Section titled “sql`...`: parameterized queries by default”

Every modern SQL client and ORM in 2026 ships a sql tagged template that automatically parameterizes the interpolated values. Drizzle exposes one as its escape hatch for the rare queries its query builder can’t express, and the values inside the ${} placeholders are sent to the database as separately bound parameters, never as inlined strings.

Here’s the shape you’ll see when the course covers Drizzle properly a few units from now. Don’t worry about the surrounding db.execute call yet; the part to focus on is the sql-tagged literal.

import { sql } from 'drizzle-orm';
const status = 'paid';
const orgId = '019385f0-1234-7000-a000-000000000001';
const rows = await db.execute(
sql`SELECT id, total_cents FROM invoices
WHERE org_id = ${orgId} AND status = ${status}
ORDER BY created_at DESC LIMIT 50`,
);

The tagged-template shape is what makes the SQL safe by default, rather than the developer’s discipline or a linter rule. A string built with + would inline orgId straight into the SQL text, leaving the developer to remember to escape it by hand every single time. The sql tag instead intercepts the value and binds it to a numbered placeholder ($1, $2, and so on), and the database driver handles the rest. To write a SQL-injectable Drizzle query, you have to deliberately leave the tagged form. That escape hatch is named, rare, and a red flag in code review when it shows up.

The data layer unit later in the course covers Drizzle in full, including when the sql tag is the right choice over the query builder. The shape above is what you’ll recognize on sight when that unit opens.

dedent`...`: multi-line strings without indentation noise

Section titled “dedent`...`: multi-line strings without indentation noise”

The indentation gotcha from the backticks section is exactly the kind of problem a tag can fix. The dedent package on npm exports a tag that strips the common leading whitespace from every line of a multi-line template literal. The source stays aligned with its surroundings; the runtime output comes out clean.

const buildPrompt = (customerName: string, unpaidCount: number): string => {
return `
You are an invoicing assistant.
Customer ${customerName} has ${unpaidCount} unpaid invoices.
Reply in fewer than 200 words.
`;
};

Indentation leaks into the output. Every line carries the function-body indentation, and the string opens and closes with stray newlines. That’s fine if the consumer doesn’t care, and broken for YAML, Markdown code fences, or any LLM that reads literal whitespace as part of the prompt.

dedent earns its place because every alternative has a cost. Un-indenting the string leaves the source misaligned with the surrounding function. Building the string with concatenation reintroduces the bug class the lesson opened with. A hand-rolled .replace(/^ {4}/gm, '') is just a worse version of what dedent already does. One import gives you a consistent shape and a source that stays readable.

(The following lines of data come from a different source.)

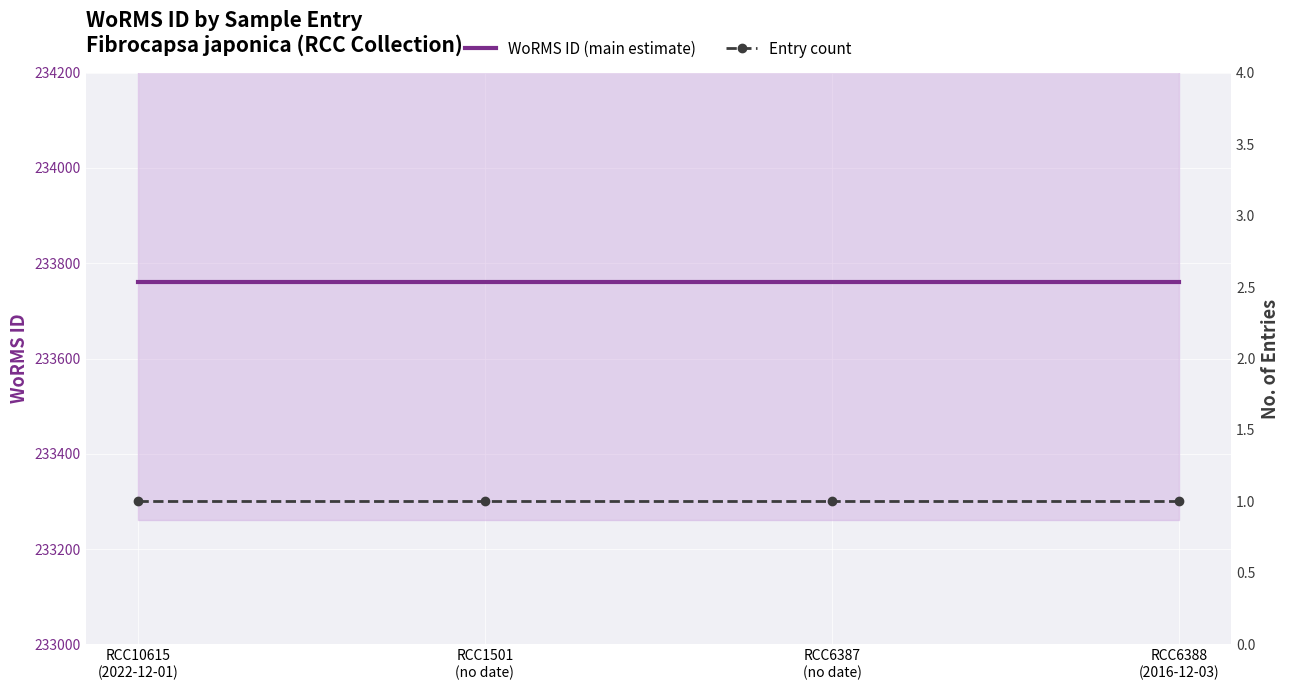

Reading left to right, transcribe all the data shown in this chart.

WoRMS ID (main estimate): 233761	233761	233761	233761
Entry count: 1	1	1	1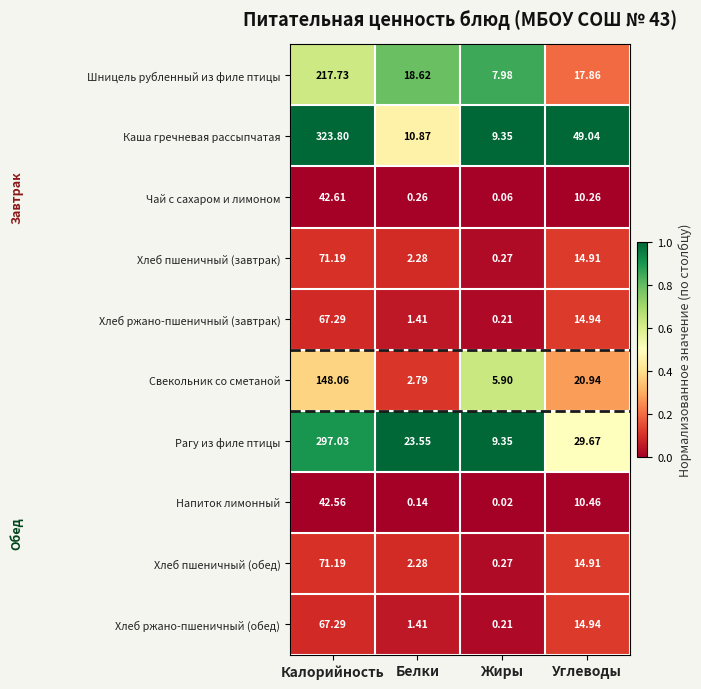

List the labels in order of Каша гречневая рассыпчатая value, largest first.

Калорийность, Углеводы, Белки, Жиры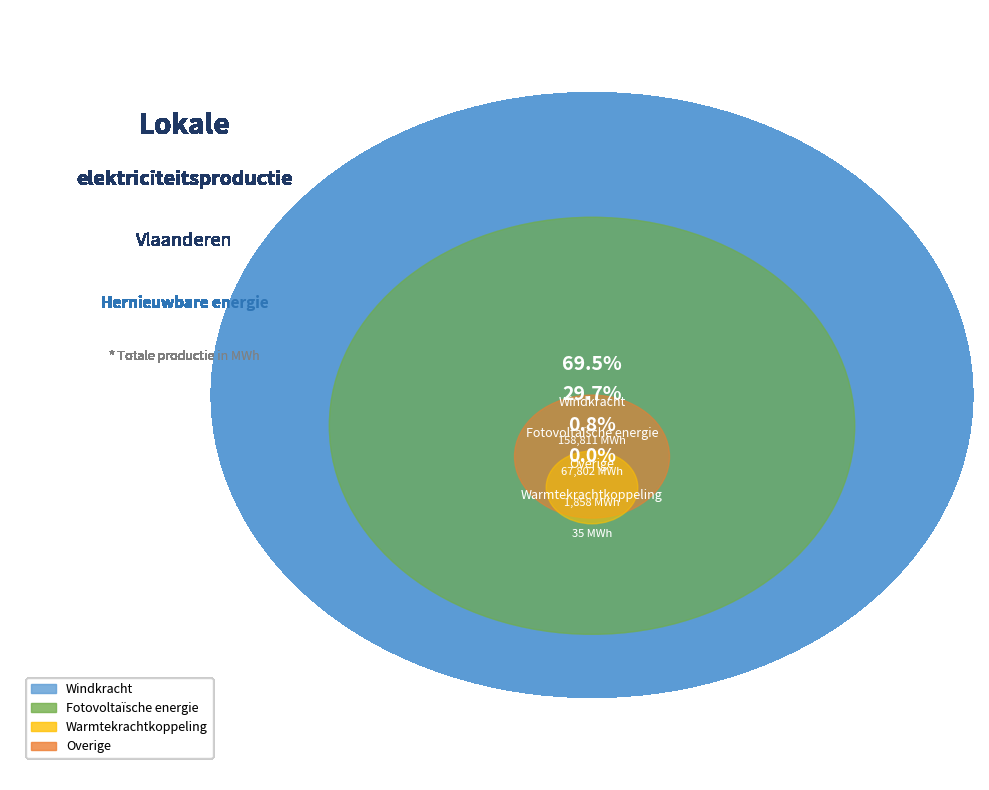

Rank the categories by value from lowest to highest.

Warmtekrachtkoppeling, Overige, Fotovoltaïsche energie, Windkracht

You’ll see dedent in several places later in the course: email bodies when the course reaches transactional email, system prompts wherever the course composes them, and fixture text in tests. The usage is identical every time, so once you recognize it here you’ll read it without effort later.

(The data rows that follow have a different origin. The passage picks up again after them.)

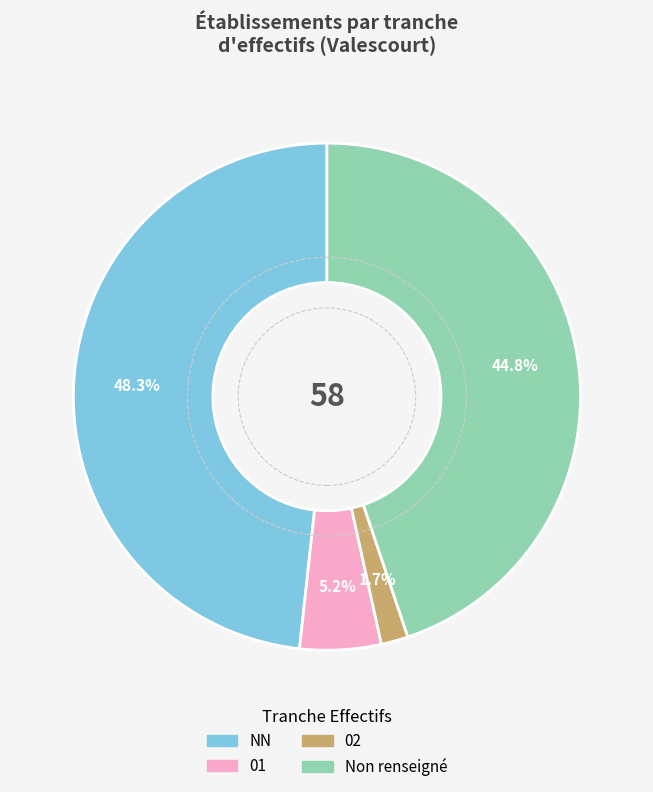

Does any single category account for the majority?

No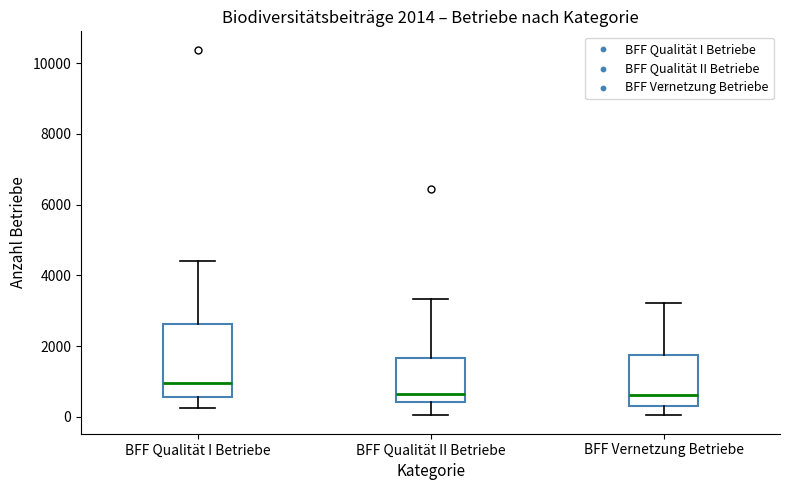

Comparing the boxes themselves (not the whiskers), which one is the tallest?

BFF Qualität I Betriebe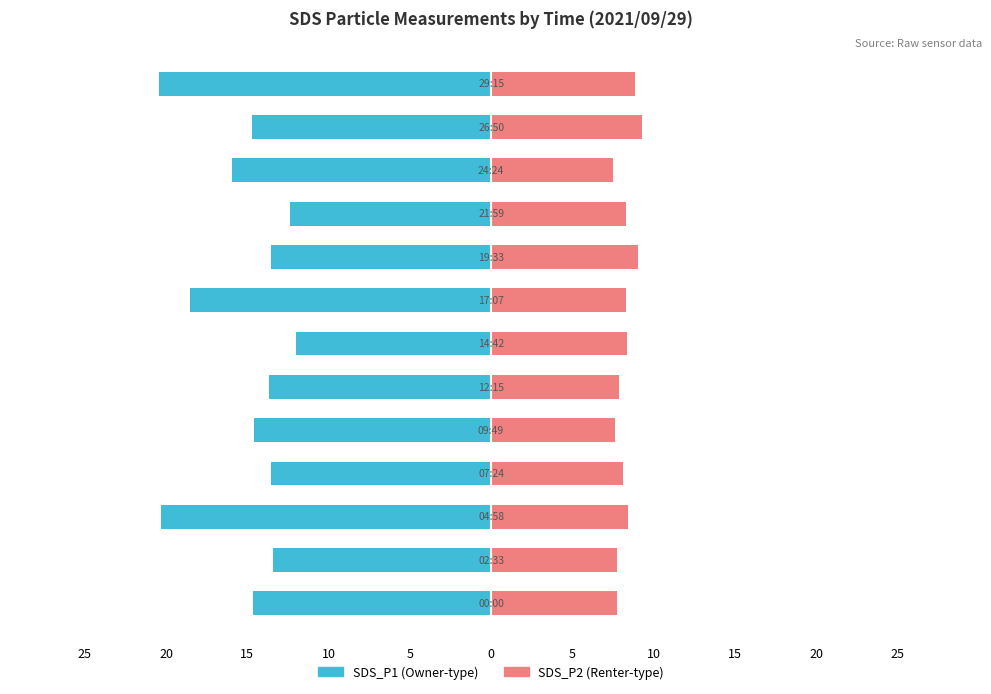

What is the average value of the SDS_P1 series?

-15.2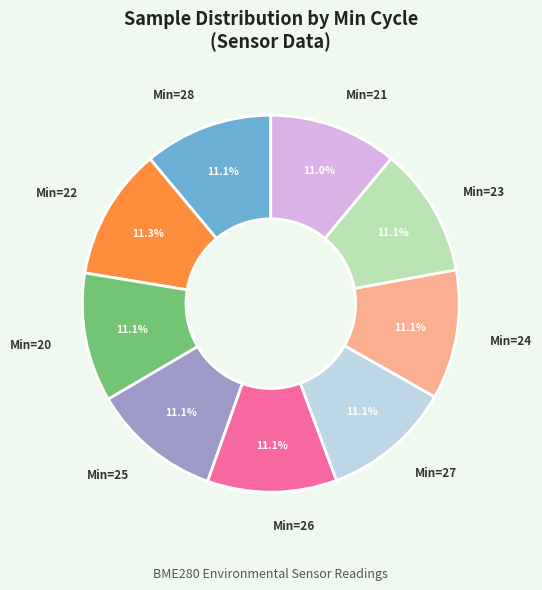

Is there a majority slice in this chart?

No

When you sit down to write a string, which shape should you reach for? Match each string described on the left to the form that fits it.

Match each string to the right shape. Click an item on the left, then its match on the right. Press Check when done.

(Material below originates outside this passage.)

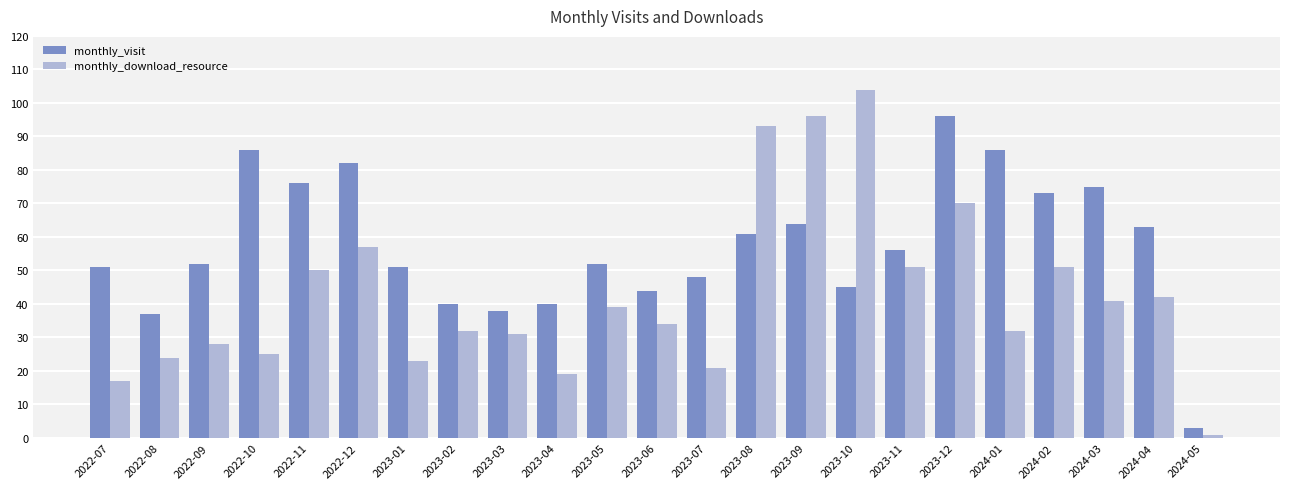

What is the sum of all monthly_download_resource values?

981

A short interpolated URL path like `/invoices/${id}`.
Plain template literal — no tag, just ${id}.
A 200-line system prompt the team edits inside the source file.
dedent`...` — strips the function-body indentation at runtime.
A hand-written SQL query selecting rows by a user-submitted org ID.
sql`...` — binds ${orgId} as a parameter, not inlined text.
A one-line log message built from a user ID and an action name.
Plain template literal — no tag, just ${user.id} and ${action}.